===== Information provided

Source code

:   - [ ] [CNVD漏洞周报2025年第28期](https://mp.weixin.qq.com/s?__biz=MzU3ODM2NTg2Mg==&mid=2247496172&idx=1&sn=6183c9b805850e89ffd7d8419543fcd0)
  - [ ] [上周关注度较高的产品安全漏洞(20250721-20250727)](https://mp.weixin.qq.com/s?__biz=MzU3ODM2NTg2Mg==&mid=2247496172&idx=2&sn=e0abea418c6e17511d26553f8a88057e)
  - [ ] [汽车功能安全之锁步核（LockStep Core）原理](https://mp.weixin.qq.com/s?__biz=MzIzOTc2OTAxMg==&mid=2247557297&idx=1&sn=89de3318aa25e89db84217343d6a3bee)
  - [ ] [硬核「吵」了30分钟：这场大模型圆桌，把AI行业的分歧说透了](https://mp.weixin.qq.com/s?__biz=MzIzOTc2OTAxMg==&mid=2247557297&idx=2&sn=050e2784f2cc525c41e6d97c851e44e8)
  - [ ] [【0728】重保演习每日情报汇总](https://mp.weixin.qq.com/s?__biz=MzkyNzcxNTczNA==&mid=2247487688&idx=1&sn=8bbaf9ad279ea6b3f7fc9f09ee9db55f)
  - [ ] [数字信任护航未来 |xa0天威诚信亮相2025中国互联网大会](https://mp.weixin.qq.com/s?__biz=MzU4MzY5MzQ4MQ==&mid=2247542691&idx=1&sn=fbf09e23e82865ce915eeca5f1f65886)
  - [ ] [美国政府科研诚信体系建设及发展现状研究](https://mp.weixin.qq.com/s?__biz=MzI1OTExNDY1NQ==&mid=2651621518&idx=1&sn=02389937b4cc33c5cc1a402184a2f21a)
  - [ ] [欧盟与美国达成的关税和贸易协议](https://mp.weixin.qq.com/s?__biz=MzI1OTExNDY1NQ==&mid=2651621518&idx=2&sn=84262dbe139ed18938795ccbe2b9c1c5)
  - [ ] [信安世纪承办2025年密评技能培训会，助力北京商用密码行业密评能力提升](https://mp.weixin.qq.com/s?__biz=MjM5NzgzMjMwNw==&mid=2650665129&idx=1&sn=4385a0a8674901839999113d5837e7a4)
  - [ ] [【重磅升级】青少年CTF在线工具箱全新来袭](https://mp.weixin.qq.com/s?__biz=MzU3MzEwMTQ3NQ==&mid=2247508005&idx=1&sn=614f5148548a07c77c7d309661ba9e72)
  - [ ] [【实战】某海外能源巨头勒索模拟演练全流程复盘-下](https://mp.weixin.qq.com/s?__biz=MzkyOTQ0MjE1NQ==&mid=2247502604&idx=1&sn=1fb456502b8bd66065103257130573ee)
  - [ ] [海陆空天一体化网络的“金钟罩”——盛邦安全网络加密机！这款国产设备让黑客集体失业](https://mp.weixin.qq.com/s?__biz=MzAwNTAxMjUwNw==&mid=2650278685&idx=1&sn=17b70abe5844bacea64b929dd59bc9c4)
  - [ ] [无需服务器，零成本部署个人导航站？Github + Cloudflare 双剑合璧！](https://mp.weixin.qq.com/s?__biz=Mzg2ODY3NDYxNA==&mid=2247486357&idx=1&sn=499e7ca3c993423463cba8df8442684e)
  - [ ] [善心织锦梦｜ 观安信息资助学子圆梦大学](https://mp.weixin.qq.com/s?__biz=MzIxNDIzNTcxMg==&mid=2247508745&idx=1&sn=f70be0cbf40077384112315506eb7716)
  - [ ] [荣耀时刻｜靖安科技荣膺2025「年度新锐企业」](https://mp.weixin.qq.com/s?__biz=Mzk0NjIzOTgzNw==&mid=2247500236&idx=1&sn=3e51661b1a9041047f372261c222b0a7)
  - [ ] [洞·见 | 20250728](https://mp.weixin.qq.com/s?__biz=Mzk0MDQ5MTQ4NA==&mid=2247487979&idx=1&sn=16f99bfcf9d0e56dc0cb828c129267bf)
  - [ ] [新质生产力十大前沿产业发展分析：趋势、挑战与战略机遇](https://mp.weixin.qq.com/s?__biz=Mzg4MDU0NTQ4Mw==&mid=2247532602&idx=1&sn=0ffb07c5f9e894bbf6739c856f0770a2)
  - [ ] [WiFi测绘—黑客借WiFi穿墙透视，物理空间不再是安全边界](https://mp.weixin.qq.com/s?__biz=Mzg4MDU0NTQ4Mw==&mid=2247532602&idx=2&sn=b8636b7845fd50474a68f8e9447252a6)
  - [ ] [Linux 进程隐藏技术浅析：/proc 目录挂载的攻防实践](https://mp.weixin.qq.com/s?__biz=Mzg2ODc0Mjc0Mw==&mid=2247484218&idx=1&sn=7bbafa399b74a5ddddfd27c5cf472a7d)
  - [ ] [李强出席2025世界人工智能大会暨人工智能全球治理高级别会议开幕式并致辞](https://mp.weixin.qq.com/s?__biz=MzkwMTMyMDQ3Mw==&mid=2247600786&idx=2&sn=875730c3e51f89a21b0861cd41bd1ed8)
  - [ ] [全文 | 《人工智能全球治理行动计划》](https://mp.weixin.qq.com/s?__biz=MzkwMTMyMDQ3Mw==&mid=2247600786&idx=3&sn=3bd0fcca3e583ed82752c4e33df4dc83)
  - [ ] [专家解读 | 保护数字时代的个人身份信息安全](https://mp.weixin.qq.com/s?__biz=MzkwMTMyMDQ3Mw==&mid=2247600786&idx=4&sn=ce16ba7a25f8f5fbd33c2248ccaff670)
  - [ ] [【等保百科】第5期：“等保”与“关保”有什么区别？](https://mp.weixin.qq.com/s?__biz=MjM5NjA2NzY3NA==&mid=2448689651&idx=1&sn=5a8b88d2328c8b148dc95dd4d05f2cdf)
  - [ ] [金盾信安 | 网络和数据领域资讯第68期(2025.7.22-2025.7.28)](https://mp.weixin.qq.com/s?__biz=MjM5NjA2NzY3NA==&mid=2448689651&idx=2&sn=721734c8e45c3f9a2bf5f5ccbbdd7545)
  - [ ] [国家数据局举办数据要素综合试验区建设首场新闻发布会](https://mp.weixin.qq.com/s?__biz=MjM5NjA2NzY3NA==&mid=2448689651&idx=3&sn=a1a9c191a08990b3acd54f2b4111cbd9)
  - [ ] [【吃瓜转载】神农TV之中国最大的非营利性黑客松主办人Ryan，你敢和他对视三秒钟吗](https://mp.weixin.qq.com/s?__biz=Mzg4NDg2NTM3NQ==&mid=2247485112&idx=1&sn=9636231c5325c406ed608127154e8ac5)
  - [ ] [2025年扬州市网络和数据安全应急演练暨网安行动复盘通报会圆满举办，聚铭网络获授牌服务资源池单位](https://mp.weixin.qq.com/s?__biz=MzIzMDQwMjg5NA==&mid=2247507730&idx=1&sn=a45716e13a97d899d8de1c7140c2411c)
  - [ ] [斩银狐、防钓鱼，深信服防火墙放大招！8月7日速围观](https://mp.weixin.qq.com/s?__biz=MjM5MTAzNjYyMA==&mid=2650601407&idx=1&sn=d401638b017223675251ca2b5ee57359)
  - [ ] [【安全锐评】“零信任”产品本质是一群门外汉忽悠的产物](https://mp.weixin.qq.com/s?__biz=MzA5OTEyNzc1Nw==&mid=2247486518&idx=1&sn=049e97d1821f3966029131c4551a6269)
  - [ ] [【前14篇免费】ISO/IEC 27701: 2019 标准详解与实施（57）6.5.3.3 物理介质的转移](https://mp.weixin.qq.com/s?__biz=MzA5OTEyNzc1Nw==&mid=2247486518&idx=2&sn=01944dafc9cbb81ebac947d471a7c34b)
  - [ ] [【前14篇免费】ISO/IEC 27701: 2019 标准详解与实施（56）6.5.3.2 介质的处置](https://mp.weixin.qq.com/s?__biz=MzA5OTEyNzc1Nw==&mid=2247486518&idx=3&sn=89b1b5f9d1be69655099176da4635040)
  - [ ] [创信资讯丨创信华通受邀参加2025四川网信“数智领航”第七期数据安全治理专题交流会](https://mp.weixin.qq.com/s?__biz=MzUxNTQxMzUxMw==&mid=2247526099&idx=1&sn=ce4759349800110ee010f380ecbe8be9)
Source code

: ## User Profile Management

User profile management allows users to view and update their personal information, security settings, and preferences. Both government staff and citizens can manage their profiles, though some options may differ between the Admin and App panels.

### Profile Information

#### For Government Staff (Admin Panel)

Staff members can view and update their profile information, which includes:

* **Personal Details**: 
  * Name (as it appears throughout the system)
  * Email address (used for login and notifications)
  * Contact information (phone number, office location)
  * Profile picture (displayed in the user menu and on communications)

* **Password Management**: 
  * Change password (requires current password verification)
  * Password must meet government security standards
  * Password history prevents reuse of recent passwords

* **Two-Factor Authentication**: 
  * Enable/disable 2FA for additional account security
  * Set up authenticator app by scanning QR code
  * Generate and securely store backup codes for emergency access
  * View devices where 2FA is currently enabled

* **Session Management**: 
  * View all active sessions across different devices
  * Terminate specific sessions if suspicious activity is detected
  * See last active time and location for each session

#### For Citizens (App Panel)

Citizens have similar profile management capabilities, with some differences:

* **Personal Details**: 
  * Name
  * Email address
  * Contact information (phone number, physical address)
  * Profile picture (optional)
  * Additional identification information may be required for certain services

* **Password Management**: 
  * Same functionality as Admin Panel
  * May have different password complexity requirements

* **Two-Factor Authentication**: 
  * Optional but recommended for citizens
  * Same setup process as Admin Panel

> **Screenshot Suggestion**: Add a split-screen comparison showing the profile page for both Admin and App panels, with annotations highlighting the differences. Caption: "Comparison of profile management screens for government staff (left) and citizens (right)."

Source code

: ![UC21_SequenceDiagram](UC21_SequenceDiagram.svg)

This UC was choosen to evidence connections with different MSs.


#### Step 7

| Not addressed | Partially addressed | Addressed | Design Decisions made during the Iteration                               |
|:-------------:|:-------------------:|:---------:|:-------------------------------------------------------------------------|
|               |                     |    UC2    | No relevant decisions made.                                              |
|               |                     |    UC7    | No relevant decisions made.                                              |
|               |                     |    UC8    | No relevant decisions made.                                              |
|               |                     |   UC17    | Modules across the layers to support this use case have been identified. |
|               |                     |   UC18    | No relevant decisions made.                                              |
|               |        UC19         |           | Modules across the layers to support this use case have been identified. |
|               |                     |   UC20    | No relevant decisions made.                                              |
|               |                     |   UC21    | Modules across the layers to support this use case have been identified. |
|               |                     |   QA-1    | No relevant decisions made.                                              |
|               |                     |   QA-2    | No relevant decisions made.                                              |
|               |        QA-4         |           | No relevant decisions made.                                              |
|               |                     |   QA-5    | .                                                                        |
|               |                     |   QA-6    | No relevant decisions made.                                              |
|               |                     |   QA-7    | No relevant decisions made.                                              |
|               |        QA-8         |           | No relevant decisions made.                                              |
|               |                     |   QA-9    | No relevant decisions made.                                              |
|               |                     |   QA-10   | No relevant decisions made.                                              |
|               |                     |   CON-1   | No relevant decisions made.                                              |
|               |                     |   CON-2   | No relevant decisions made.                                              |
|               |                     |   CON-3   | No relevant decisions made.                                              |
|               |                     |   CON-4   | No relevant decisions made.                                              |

==========

§ **Problem**
Find all lines in the records that hold the word "identified". Copy them.

§ **Response to the exercise**
|               |                     |   UC17    | Modules across the layers to support this use case have been identified. |
|               |        UC19         |           | Modules across the layers to support this use case have been identified. |
|               |                     |   UC21    | Modules across the layers to support this use case have been identified. |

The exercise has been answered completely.